Supplied passage -

* * * *

Of course, providing answers to tough funding questions wasn't the aim of the press conference, as least from the White House point of view. The goal was to make a convincing case to keep public support for the plans from eroding. And at that, he may well have succeeded. The prime time hour may not have done much to move the needle in Congress, where the nitty-gritty proposals are being hashed out. But the President probably helped tamp down some of the increasing doubts that the American public has expressed recently about health care reforms as details have emerged. And that, after all, was his real job for the night.

Meanwhile, the senate's #2 Democrat Dick Durbin says that the reform bill will not be taken up before the August recess as Taylor Rushing of The Hill reports:

"We're going to take a little longer to get it right," Durbin told The Hill when asked about the oft-stated goal of a vote on or before Aug. 7, when a monthlong Senate recess begins. "Initially we had hoped for a full vote by then, but I don't think it's going to be possible."

Delaying the vote until after Labor Day would all but erase hopes of getting a bill to President Obama by mid-October, since the House and Senate versions would have to be reconciled in conference negotiations - assuming they pass their chambers.Durbin said the bill was still largely on track, however, denying that momentum has stalled.

"I don't think so," he said. "This is a complex challenge, and we're taking a reasonable approach with it. It would be better if some Republicans joined us instead of just criticizing."

This is really terrific news. Just wait until Democratic congressmen and senators start talking to their constituents about this bill while they are home during the recess. They will no doubt get an earful. Also, several independent groups are planning massive ad campaigns during the recess targeting Blue Dog Democrats as well as those in districts that were carried by George Bush or John McCain.

* * * *

Given data -

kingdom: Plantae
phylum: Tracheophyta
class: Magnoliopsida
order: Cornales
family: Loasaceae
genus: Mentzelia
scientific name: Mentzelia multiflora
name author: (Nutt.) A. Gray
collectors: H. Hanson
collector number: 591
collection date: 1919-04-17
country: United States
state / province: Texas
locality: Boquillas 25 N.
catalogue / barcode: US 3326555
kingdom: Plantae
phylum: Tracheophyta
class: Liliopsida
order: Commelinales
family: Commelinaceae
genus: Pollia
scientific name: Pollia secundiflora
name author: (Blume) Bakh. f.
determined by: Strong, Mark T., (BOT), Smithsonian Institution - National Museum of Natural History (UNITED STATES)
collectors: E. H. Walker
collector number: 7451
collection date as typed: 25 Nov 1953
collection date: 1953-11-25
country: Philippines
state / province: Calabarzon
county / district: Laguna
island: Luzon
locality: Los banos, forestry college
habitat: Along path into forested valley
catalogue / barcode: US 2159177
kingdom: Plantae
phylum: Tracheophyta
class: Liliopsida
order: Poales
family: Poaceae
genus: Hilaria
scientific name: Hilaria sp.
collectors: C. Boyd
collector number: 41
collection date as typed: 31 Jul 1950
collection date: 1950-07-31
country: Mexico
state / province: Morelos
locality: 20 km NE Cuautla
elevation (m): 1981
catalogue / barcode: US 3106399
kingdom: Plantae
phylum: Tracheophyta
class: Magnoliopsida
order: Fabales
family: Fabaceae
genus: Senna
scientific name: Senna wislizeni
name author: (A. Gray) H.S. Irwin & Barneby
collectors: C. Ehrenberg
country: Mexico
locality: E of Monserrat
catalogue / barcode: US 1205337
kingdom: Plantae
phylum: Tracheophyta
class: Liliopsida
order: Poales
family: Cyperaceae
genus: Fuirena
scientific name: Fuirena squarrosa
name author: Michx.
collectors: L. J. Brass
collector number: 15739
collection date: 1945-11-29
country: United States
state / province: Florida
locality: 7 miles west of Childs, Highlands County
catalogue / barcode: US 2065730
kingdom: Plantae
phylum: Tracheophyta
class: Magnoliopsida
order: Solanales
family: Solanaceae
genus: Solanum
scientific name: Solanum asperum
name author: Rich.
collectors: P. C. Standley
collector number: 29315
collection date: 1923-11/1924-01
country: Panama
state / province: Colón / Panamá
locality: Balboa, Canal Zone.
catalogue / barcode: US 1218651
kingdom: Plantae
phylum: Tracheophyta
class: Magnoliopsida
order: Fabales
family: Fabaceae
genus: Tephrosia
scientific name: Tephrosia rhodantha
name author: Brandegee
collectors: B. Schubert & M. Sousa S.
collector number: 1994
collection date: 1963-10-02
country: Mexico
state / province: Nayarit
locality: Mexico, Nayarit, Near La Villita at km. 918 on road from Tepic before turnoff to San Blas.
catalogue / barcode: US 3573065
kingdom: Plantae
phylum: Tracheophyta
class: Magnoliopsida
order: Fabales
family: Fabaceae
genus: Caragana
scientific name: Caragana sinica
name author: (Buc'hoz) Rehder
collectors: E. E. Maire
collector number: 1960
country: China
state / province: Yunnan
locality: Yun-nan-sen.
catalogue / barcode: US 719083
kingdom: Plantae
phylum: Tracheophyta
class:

* * * *

Can you rewrite the health care commentary, beginning at the words "Of course, providing" and stopping after "for the night.", with "press conference" changed to "news conference"?

Of course, providing answers to tough funding questions wasn't the aim of the news conference, as least from the White House point of view. The goal was to make a convincing case to keep public support for the plans from eroding. And at that, he may well have succeeded. The prime time hour may not have done much to move the needle in Congress, where the nitty-gritty proposals are being hashed out. But the President probably helped tamp down some of the increasing doubts that the American public has expressed recently about health care reforms as details have emerged. And that, after all, was his real job for the night.